(Beginning of Records provided)

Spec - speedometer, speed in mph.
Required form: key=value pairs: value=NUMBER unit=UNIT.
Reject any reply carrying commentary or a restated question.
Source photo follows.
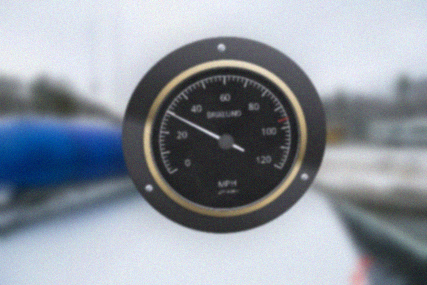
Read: value=30 unit=mph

(End of Records provided)

> [Task item] Reproduce the records above word for word, leaving out the pictures.

> [Output]
Spec - speedometer, speed in mph.
Required form: key=value pairs: value=NUMBER unit=UNIT.
Reject any reply carrying commentary or a restated question.
Source photo follows.
Read: value=30 unit=mph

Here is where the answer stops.